AlyaYersu
Toraman

oyna 

        As a Turkish multidisciplinary artist, Alya Yersu’s work explores the potential of often discarded materials through Turkish and Islamic geometric motifs and decorative patterns. Transforming antique silks, polyester linings, studio scraps, and homemade bioplastics into sculpture, her methods reflect on repair, hand-stitching, and intuitive construction, blurring the line between garment and object. Each piece and their artistic value is equally shared amongst opposing ways of experiencing or interacting with the work; as “art” while flat or “garment” when draped or worn. Two-dimensional or three dimensional, object or clothing, their importance is not rooted in the presence of a wearer.

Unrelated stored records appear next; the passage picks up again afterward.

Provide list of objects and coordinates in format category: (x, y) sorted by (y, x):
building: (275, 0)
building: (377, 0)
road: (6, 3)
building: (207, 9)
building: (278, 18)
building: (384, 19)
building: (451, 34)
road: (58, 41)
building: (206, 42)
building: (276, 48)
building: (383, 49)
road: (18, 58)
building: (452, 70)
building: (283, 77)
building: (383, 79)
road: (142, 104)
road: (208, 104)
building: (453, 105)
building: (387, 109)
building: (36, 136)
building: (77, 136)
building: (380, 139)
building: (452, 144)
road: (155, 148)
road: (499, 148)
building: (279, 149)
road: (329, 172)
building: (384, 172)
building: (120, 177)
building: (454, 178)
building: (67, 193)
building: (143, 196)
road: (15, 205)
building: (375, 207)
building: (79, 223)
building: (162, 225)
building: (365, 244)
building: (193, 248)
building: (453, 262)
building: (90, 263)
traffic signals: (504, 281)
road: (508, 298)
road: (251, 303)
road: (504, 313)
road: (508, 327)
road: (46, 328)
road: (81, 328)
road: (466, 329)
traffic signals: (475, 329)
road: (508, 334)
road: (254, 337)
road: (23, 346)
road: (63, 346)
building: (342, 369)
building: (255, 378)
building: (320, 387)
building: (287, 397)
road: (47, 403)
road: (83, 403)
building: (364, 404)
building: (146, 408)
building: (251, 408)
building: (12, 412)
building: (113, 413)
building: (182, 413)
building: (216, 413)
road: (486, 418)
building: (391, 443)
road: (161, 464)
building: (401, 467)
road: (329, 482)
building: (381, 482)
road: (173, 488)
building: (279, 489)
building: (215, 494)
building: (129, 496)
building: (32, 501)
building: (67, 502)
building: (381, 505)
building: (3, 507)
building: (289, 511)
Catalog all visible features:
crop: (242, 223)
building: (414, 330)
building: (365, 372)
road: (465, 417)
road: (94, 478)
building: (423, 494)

However, when a body comes into contact with the work, the objects allow for a specific autonomy within the user, separate and closed off from any pre-existing framework of wearable expectations. The potential of cloth and substance is eternal, continuously recyclable. Gifted to her, ephemeral, decaying antiques inspired Alya to encapsulate and freeze the material, actively preserving the artifacts to exist in entirely new contexts; their lining seam-ripped to expose the process-evident pattern pieces, their remnants felted on Turkish cotton to use flatness as an advantage for multi-use lifespan, and their scraps combined with biomaterials to create visual binders (hat, bag, ties, and buttons) to add physical and contextual depth to the overall flatness of the work. As all materials yearn for a higher appreciation, we must recognize and listen.





























    While witnessing constant overproduction in any and all industry, Alya Yersu Toraman makes work about being highly critical within every stage of the making process, de-alienating the user from production and ultimately remarrying people to the material itself. She creates wearable objects to exist beyond the digital frame of documentation, forming a unique system of distribution, interaction and ownership that allows the material to dictate the artist’s intuition-based construction and the wearer’s intuitive, multi-faceted modes of interaction. From dry-rotted antiques to homemade bioplastics, the work becomes an artifact, encased and suspended in time to allow for a material defrosting or self-deconstructing through which the work takes on a new, improvised form as it interacts with a body.